Set down the data below in full, exactly as it reads, but without the pictures.

▸ Human pose images with coordinates:
━━━━━━

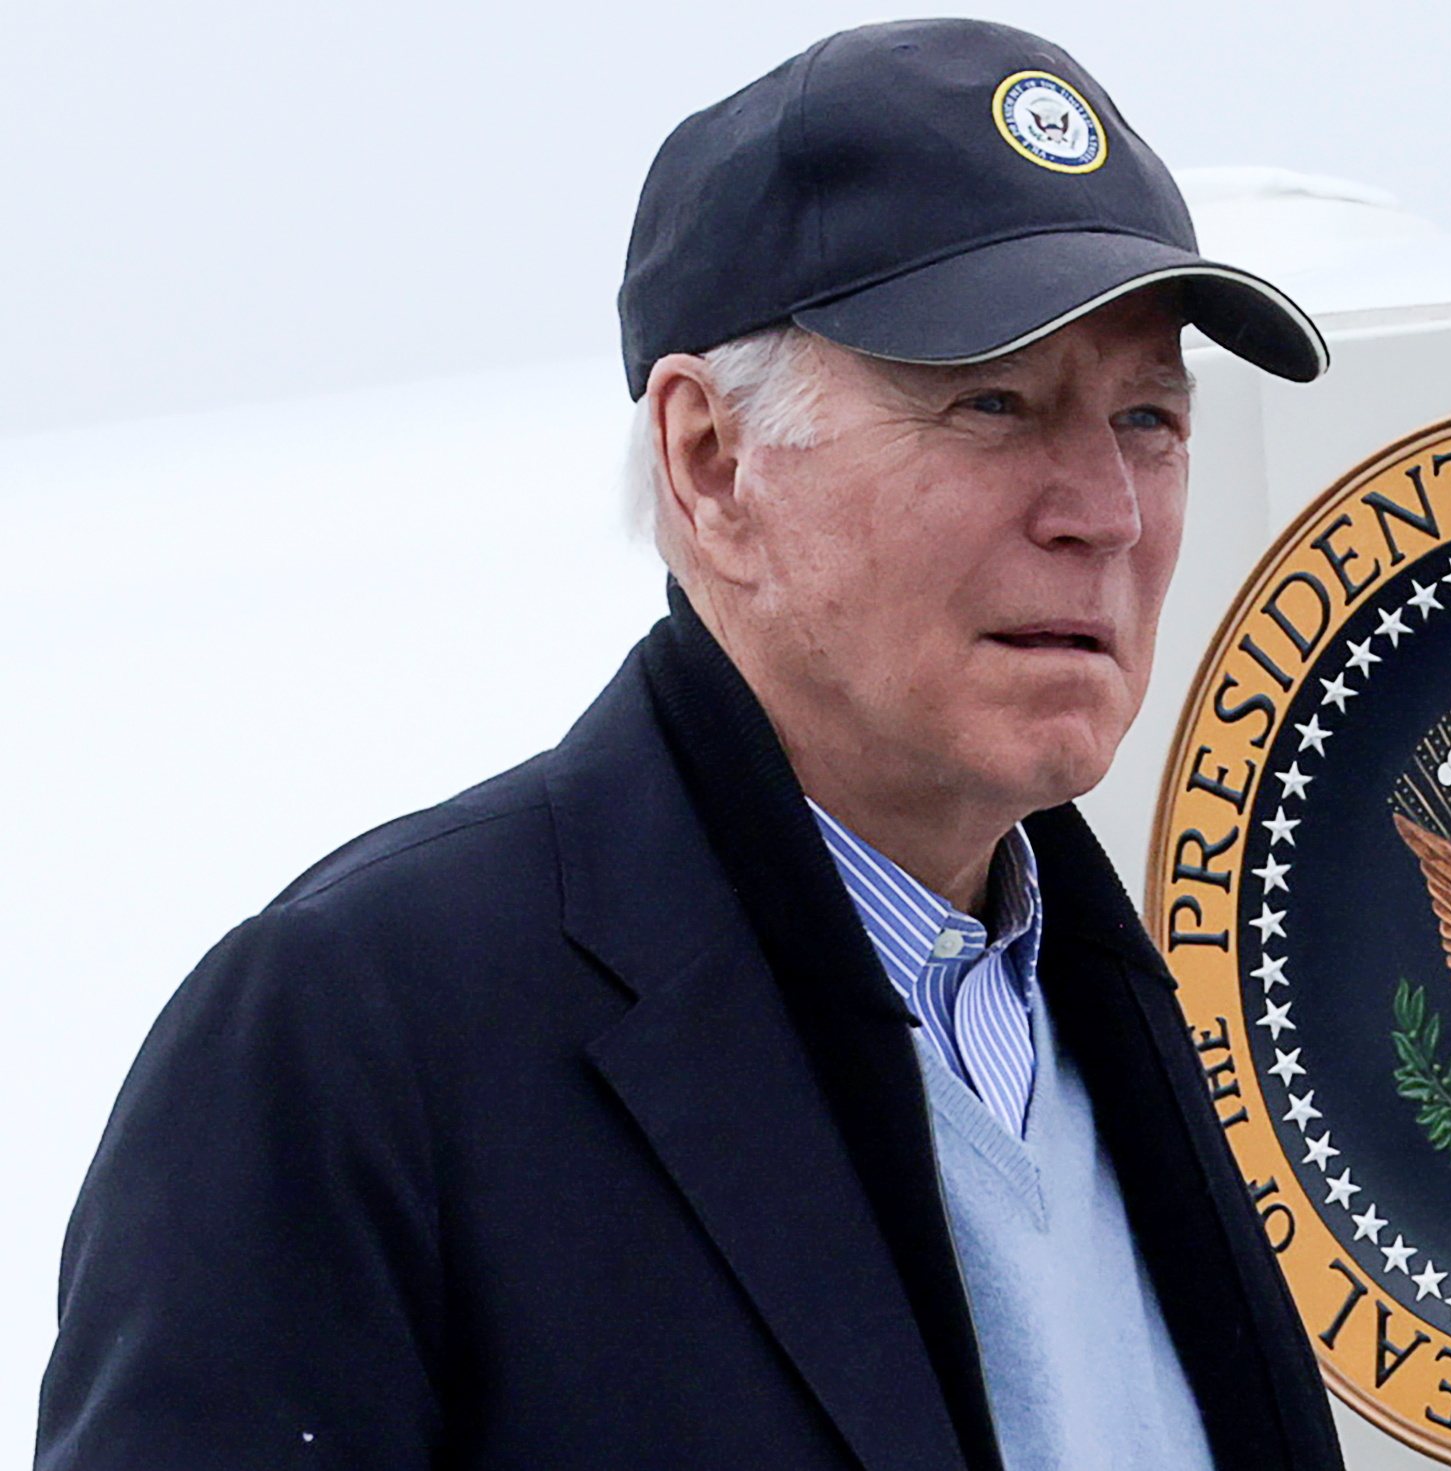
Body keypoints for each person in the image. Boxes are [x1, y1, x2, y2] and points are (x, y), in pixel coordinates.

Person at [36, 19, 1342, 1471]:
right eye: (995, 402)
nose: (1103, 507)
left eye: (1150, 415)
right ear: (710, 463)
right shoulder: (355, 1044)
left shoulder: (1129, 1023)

━━━━━━

▸ Response:
Body keypoints for each person in the image. Boxes are [x1, y1, x2, y2] and points are (x, y), in pixel coordinates.

Person at [36, 19, 1342, 1471]:
right eye: (995, 402)
nose: (1103, 507)
left eye: (1150, 415)
right ear: (710, 463)
right shoulder: (355, 1044)
left shoulder: (1129, 1023)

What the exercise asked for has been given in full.